75 – IL MIO RE
VUOLE CELEBRARE LE NOZZE CON TE
Riprendo
il filo del racconto: il mese
di marzo feci portare il quadro del glorioso patriarca san Giuseppe nel mio
oratorio privato, per ossequiarlo in tutto il mese quotidianamente, con la
celebrazione del santo sacrificio la mattina, e la sera con altri ossequi in
suo onore. Io pensai di chiedere al santo patriarca che mi avesse ottenuto dal
Signore la sua umiltà, la sua castità, la purità della sua intenzione. Lo
pregavo incessantemente a concedermi la grazia di amare Dio quanto lui l’amò in
questa vita mortale. Nonostante questi buoni sentimenti io sentivo in me
un’aridità di spirito, che mi dava una pena molto considerabile; ma, per mezzo
della grazia di Dio, la soffrivo con molta rassegnazione e pazienza.

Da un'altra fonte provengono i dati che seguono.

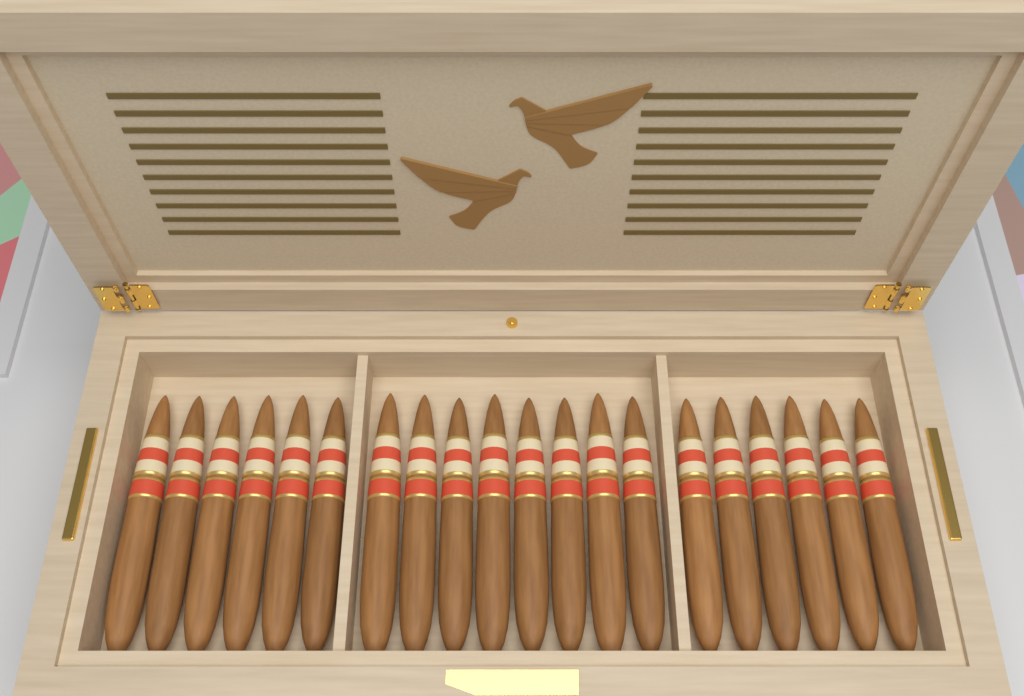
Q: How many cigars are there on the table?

La festa del glorioso patriarca, nonostante i miei incomodi di salute, con
il permesso del mio padre spirituale, mi portai alla chiesa, dove subito intesi
una gioia, un contento di paradiso, mi umiliai profondamente dinanzi
all’augustissimo sacramento esposto, lo ringraziai di avermi fatto la grazia,
dopo due mesi, di poterlo adorare, intanto andava crescendo in me il contento
di trovarmi alla reale presenza di Gesù sacramentato. Mi sentivo liquefarmi il
cuore dall’amore, e spargendo un profluvio di lacrime non mi saziavo di
ringraziarlo, di domandargli mille volte perdono di tanti peccati commessi, e
gli promettevo di vero cuore di emendarmi e di fare una buona vita. Gli chiesi,
in grazia, di poterlo visitare quotidianamente nel santissimo sacramento
dell’altare, e poi gli dissi tante altre cose che mi venivano suggerite dal
divino amore. Sfogato che ebbe l’anima questi suoi desideri e questi amorosi
affetti, si sopì in Dio.
Quando l’anima si era profondata in questo dolce riposo, ecco un messaggero
celeste, che col suono della dolce sua voce destò l’anima e così le disse:
«Vieni, o nobile sposa, il mio Re, tuo sposo, ti invita: Vuole con te celebrare
le nozze».
A queste parole si destò l’anima, e a questa ambasciata si riempì di santo
timore e si profondò nel cupo abisso del suo nulla, si smarrì nel suo niente,
non sapendo cosa rispondere, rivolta al suo Dio, con voce tremante, così
esclamò: «Eterno mio Dio, e come da questo profondo di miserie, in cui mi
ritrovo, dovrò io passare a tanta altezza?Ah, mio Dio, non ne sono degna! Ah, non
mi regge il cuore! Un sacro orrore di confusione mi ricopre da capo a piedi».